Work was scheduled to begin around February 18 and continue for about four weeks, according to Ondrea Hummel, ecologist for the U.S. Army Corps of Engineers which has funded ongoing regional wildfire prevention efforts.
“As far as I know, this is the last clearing we will do in Corrales and the last project in this program in Corrales other than constructing the bridge at Andrews Lane,” Hummel said February 12.
As with the bridge at the east end of Dixon Road three years ago, the proposed bridge over the Corrales Riverside Drain (“Clear Ditch”) at the end of Andrews Lane is meant to make it easier for fire fighting equipment to be rushed to bosque fires or other emergencies.
Hummel said construction of the second bridge would not begin until fall 2009 at the earliest.
Wildlife advocates in Corrales had raised concerns about clearing this last 30 acres of bosque thicket at the south end of the preserve since critters may have fled to this area as a last refuge when other dense habitat was destroyed by clearing at the northern and middle sections of the bosque in recent years.

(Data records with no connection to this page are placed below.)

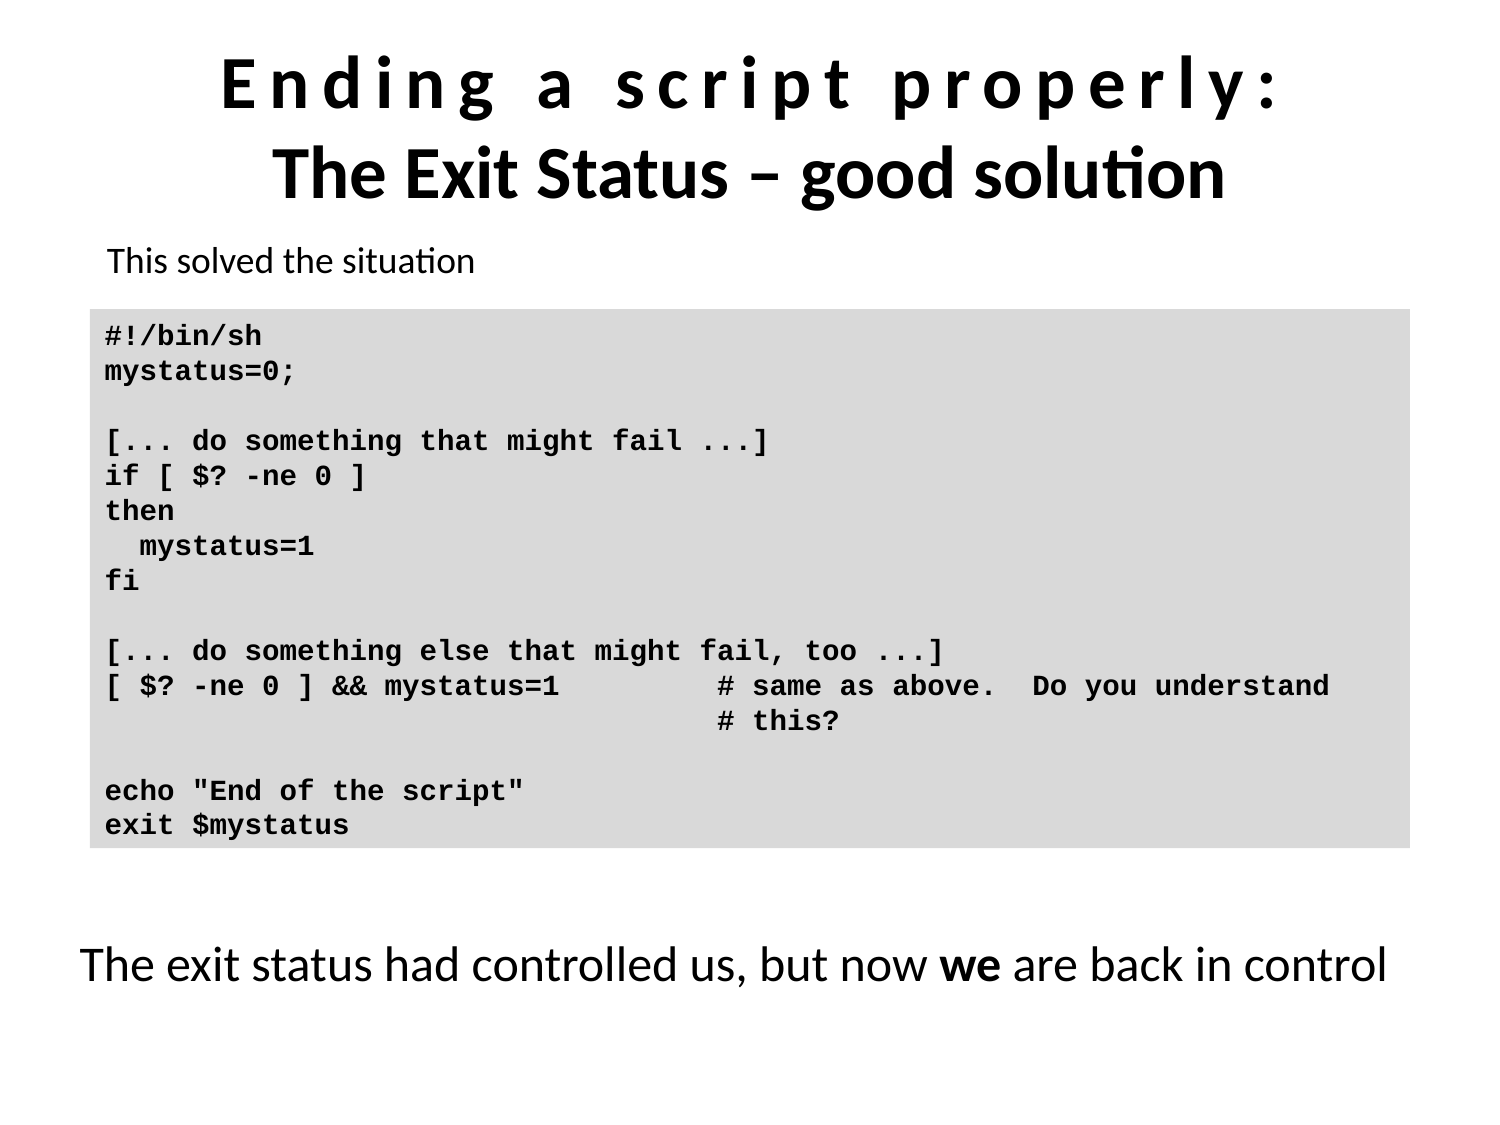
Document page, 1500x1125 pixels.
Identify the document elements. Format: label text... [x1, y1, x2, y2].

text_box #!/bin/sh mystatus=0; [... do something that might fail ...] if [ $? -ne 0 ] then mystatus=1 fi [... do something else that might fail, too ...] [ $? -ne 0 ] && mystatus=1 # same as above. Do you understand # this? echo "End of the script" exit $mystatus [89, 309, 1410, 849]
text_box This solved the situation [92, 228, 491, 289]
text_box Ending a script properly: The Exit Status – good solution [138, 25, 1362, 221]
text_box The exit status had controlled us, but now we are back in control [64, 924, 1403, 1000]
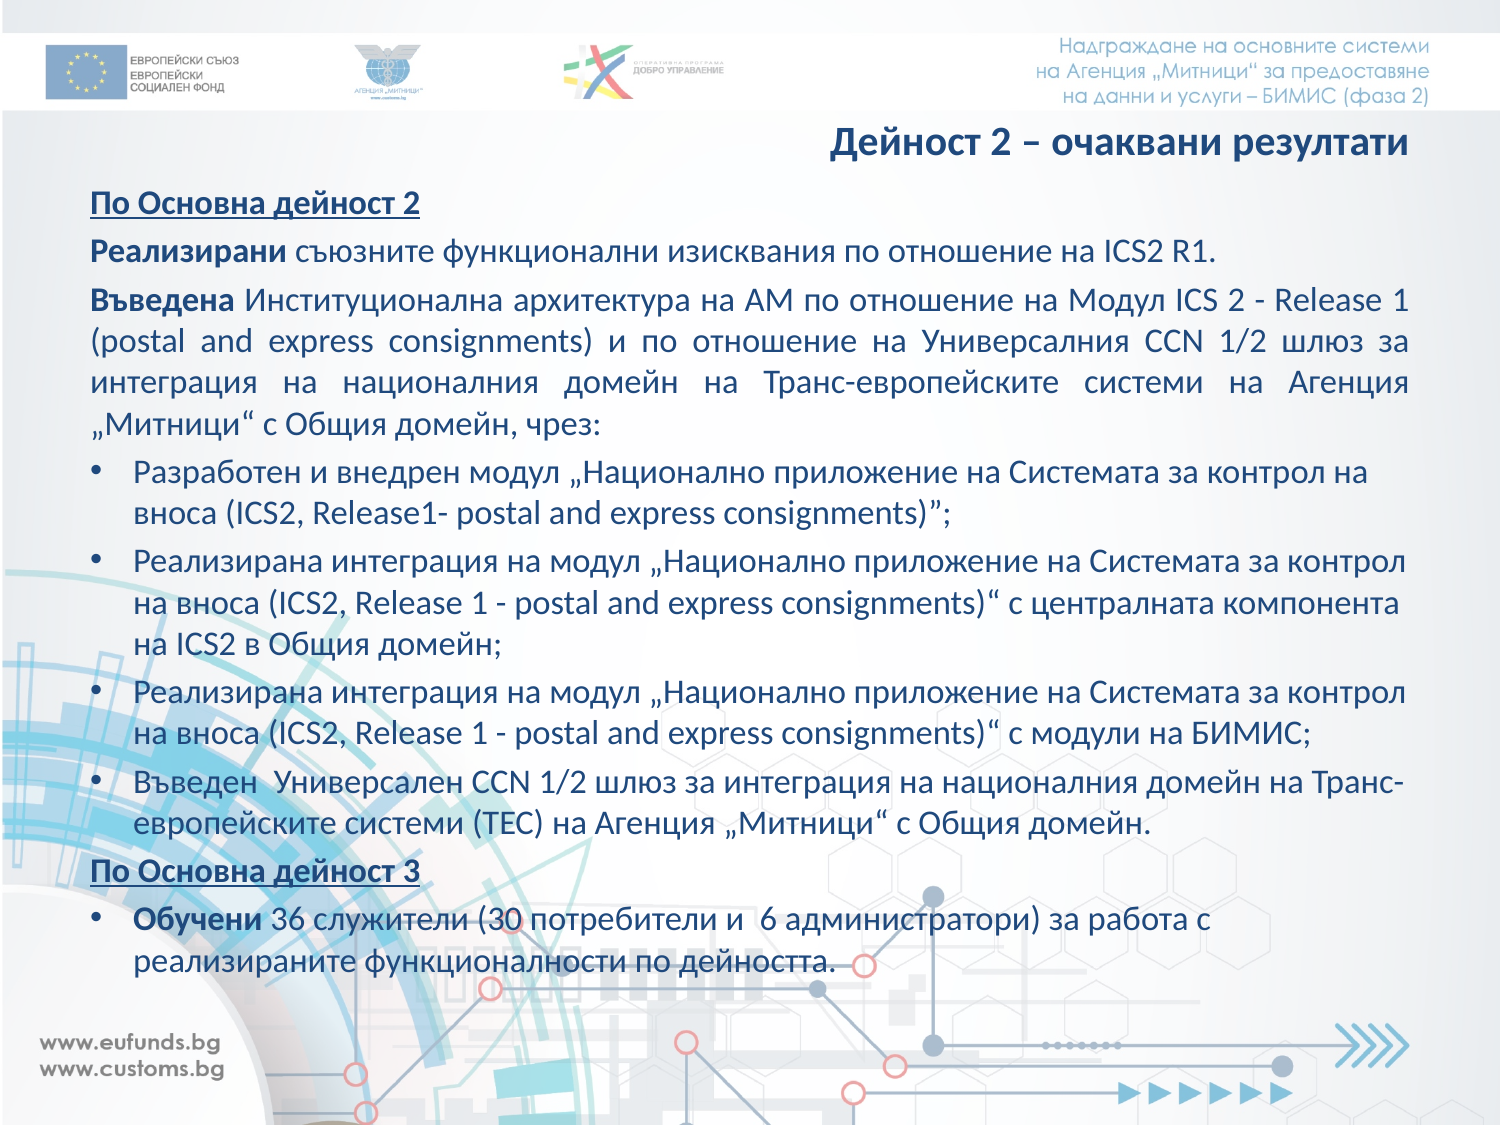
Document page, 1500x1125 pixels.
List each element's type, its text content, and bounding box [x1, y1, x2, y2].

Hummel said she did not expect that to be a problem. The thinning had been phased over three or four years, she said, which gives wildlife time to adjust. Besides, she added, plenty of undisturbed habitat exists between the Via Oreada site and those farther north, as well as areas to the east and west of the new area of clearing.

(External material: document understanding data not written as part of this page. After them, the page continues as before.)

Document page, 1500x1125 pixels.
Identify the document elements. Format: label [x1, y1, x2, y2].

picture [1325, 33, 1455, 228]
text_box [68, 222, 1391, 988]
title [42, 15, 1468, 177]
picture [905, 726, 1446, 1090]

She advised visitors to the bosque to avoid the Via Oreada site where crews will be cutting and chipping wood over the next three to four weeks. “The area will be mostly east of the trail, so it shouldn’t affect bosque visitors too much, al though there will be large equipment moving around.”

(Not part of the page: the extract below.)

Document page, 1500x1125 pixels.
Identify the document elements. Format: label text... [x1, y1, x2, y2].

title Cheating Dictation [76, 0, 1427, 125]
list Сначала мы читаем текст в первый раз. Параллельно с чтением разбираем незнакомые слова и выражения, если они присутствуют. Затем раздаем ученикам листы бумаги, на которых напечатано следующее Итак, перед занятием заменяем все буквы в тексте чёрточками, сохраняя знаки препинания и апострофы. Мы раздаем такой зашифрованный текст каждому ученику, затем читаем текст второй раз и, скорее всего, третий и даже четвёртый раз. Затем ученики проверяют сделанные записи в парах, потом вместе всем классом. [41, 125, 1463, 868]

She advised people to stay clear of the machinery which “can throw chips up to 300 feet”  as trees are being chewed up.
Other large areas of the preserve have been cleared at the north end and in the vicinity of Dixon Road.  Hummel said more re-plantings have been accomplished in those areas in recent months as well as re-application of herbicides to prevent re-growth of unwanted trees and shrubs.
Hummel met with members of the Corrales Bosque Advisory Commission (CBAC) and Village officials February 9 at the Via Oreada clearing site to preview the work that would begin in about a week. She indicated the trees, native shrubs and desired stands of Russian olive trees that have been flagged for retention.
She said she had searched for animal burrows that should be avoided as the clearing work continues.
When advisory commission members toured the area with Corps officials last summer, it seemed agreed that this area would be the last clearing project here under the auspices of the Corps’ Bosque Wildfire Prevention initiative.
The Corps’ Ondrea Hummel submitted a draft plan for the Via Oreada clearing project to the CBAC late last year.
Public outcry over the extent of clearing in other parts of the bosque led to the Corps’ stop-order last winter as work was being finished in the vicinity of Dixon Road.
The clearing of dead wood and non-native plant species, such as Russian olive and salt cedar, is part of an ongoing U.S. Army Corps of Engineers project to reduce the threat of wildfires along the Rio Grande.
More than 130 acres of Corrales’ preserve have already been cleared, mostly at the south and north ends. In the Dixon Road area, the Corps’ contractors leveled virtually all vegetation in a swath for a road to facilitate removal of rows of jetty-jacks (the steel “jacks” linked with wire installed decades ago to prevent debris in river torrents from tearing and eroding the levee).
That component of the Corps’ Corrales project came to a halt in February 2008 when irate villagers protested the destruction. Several villagers spoke before the CBAC that month, insisting that so much of the preserve has been cleared that it can no longer function as a wildlife refuge.
At a subsequent commission meeting, the Corps’ Fritz Blake offered to halt the program if that is what Village officials desired. Instead, the Corps was asked to resume its work there, and later, to proceed with what may be the final clearing site east of Via Oreada.